Brian Hedgeman, Law Clerk – Admission Pending – in the Health Care & Life Sciences practice, in the firm’s Washington, DC, office, was quoted in Healthcare Risk Management, in “Protect Metadata When Disclosing Information from Electronic Health Records.”
Following is an excerpt:
When protected metadata are outside the scope of the subpoena, the healthcare organization may be providing information the other party should not see, says Brian Hedgeman, JD, a law clerk with admission pending at Epstein Becker Green in Washington, DC.
“Some information contained within the metadata might be privileged. Thus, your clients may be at risk of losing their dispute because opposing counsel has acquired information that bolsters their case. Additionally, client representatives may have disclosed something to opposing counsel that they were unaware of,” he explains. “For instance, if metadata related to care and clinical decision guidelines were obtained, opposing counsel would have an opportunity to identify deviations from those standards, which may bolster his case.”
However, some courts today generally require that parties who request metadata during litigation show “a particularized need for the metadata,” as opposed to a generalized view of its importance, Hedgman says.
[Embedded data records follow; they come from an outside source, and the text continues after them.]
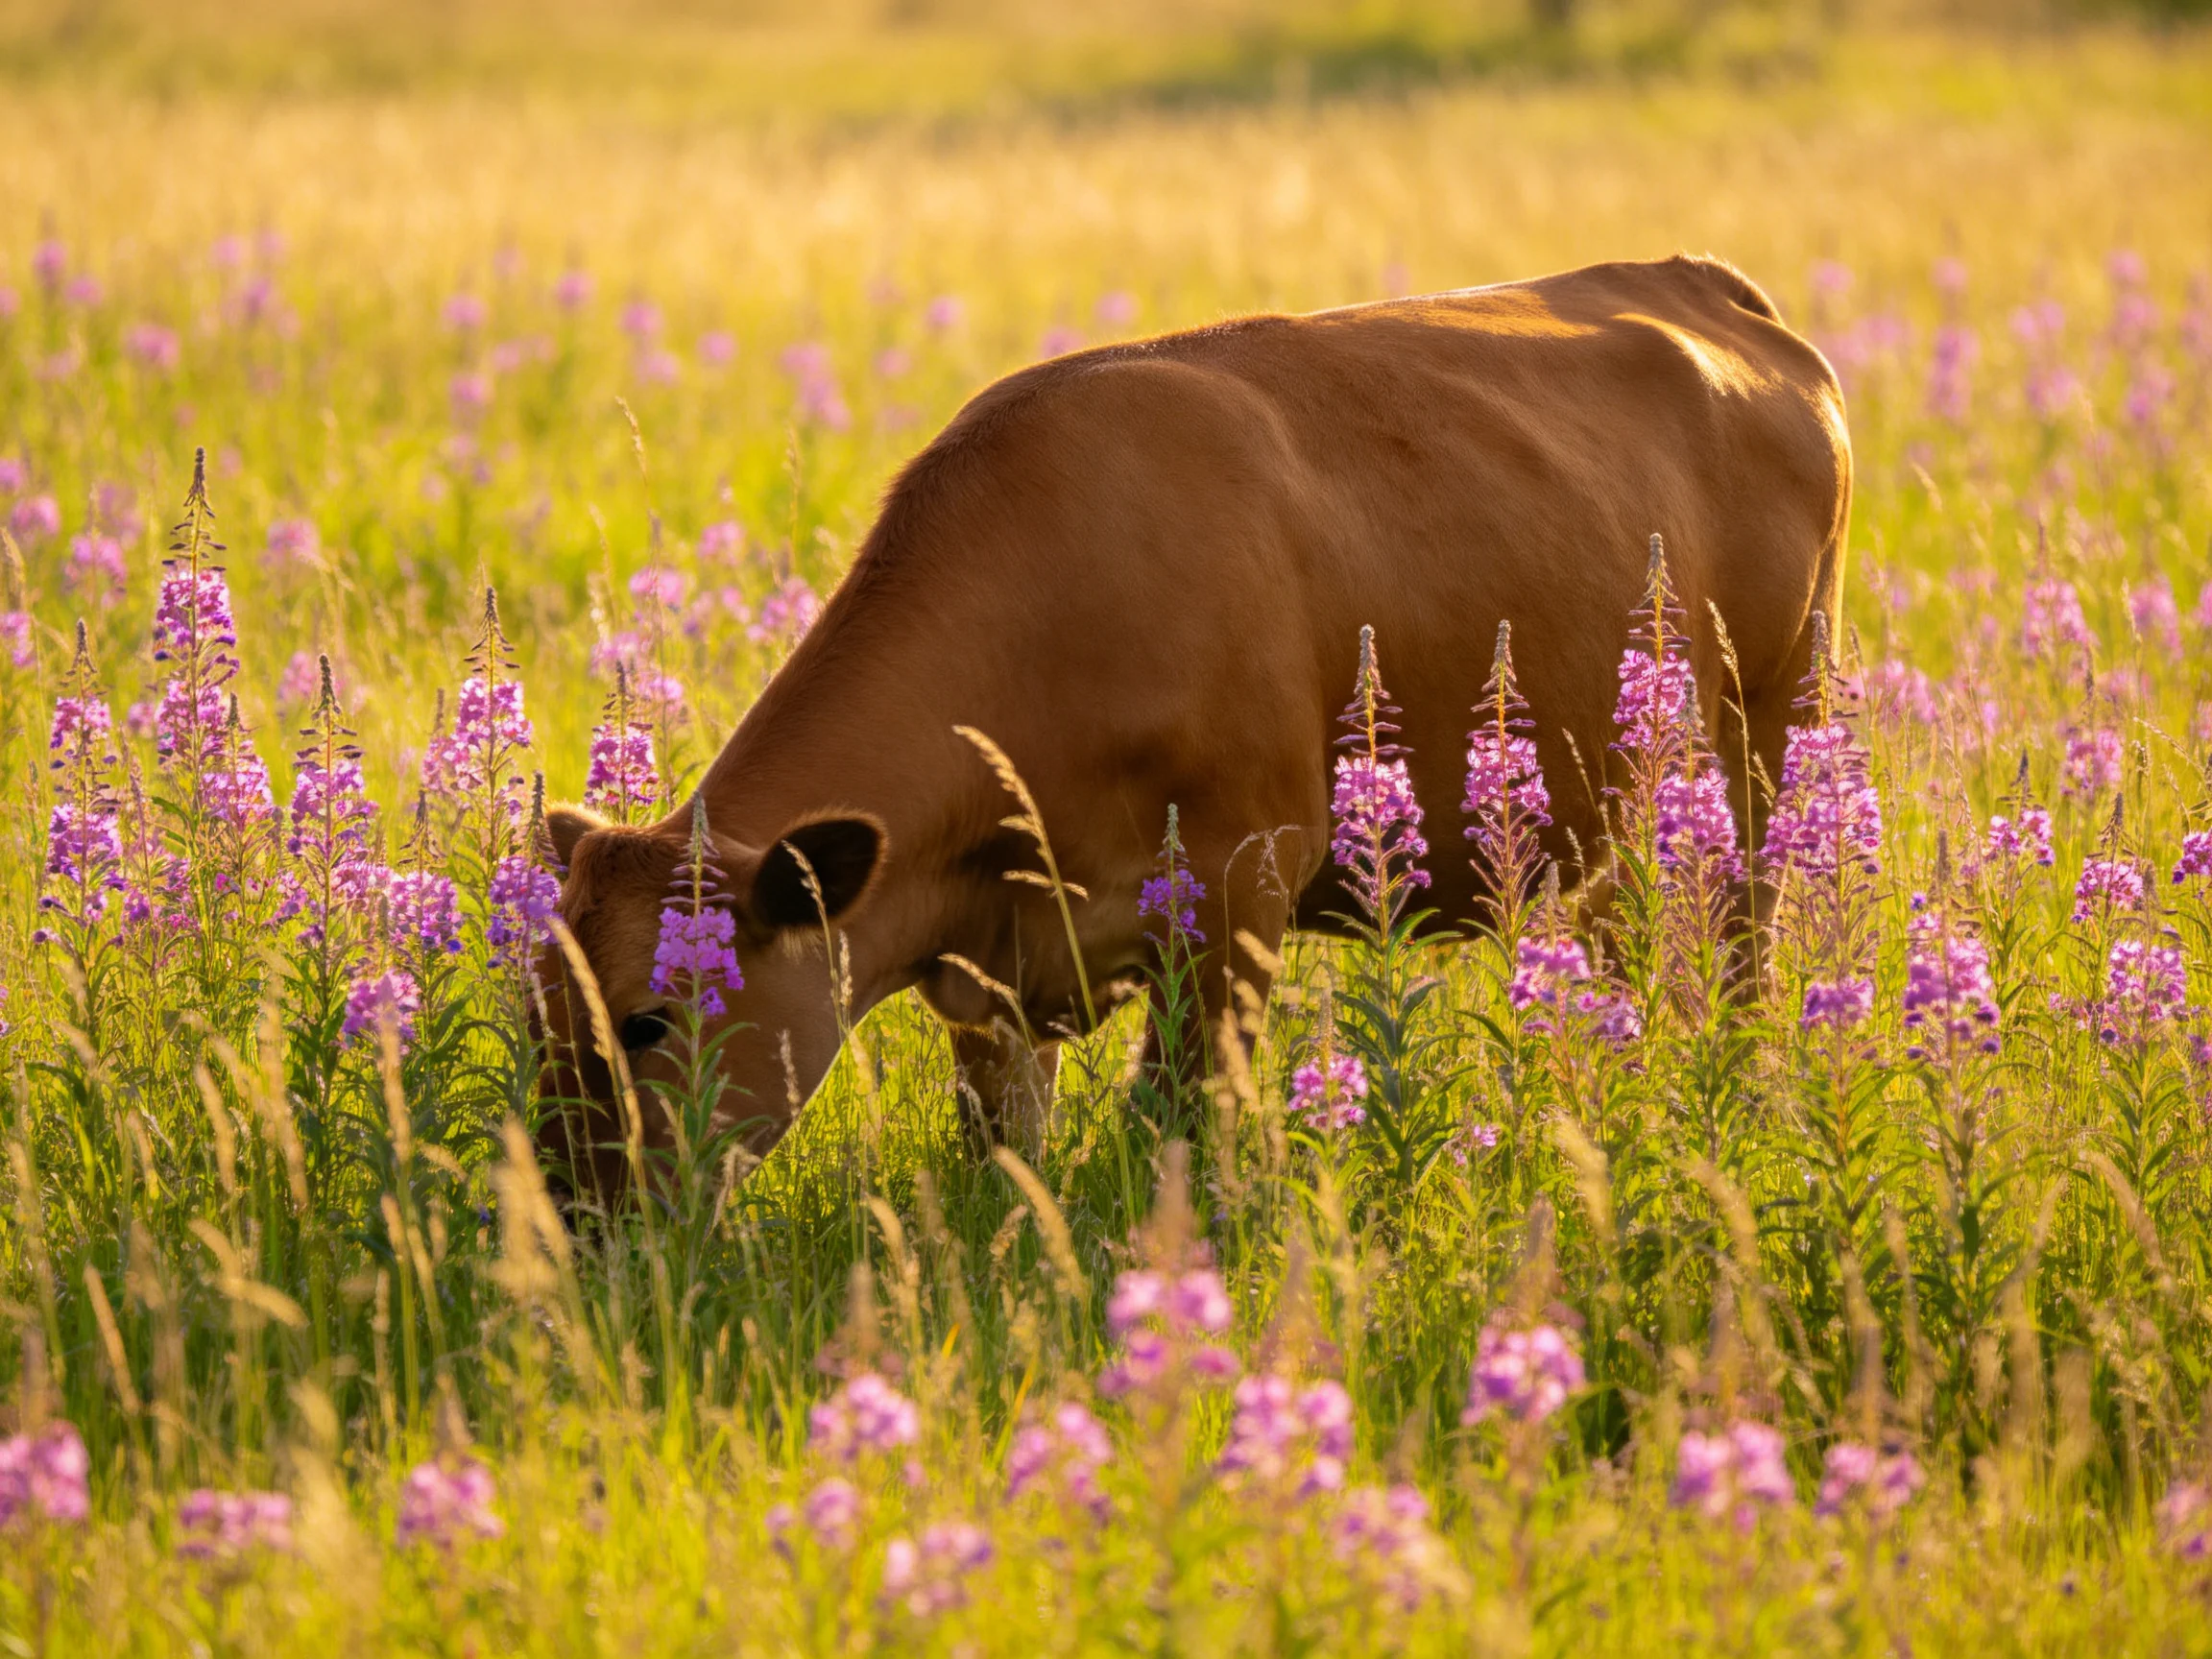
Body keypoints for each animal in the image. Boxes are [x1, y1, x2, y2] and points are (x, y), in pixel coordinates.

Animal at [535, 254, 1851, 1197]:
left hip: (1772, 721)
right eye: (539, 998)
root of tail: (1695, 280)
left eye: (650, 1018)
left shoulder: (1242, 882)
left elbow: (1179, 1123)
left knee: (1746, 929)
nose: (568, 1214)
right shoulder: (991, 978)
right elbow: (1003, 1153)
Also, proprietary or privileged information contained within the metadata would compromise the individual’s economic or personal interests. Hedgeman notes these best practices for avoiding improper release of metadata:
- Converting a document into another format so that it does not preserve the original metadata;
- Transmitting the document via email or fax;
- Using scrubbing technology to remove metadata from various materials;
- Developing plans for disposing of metadata in the system when no longer needed;
- Restricting staff and third-party access to multiple systems where metadata can be accessed by allowing read-only permission levels.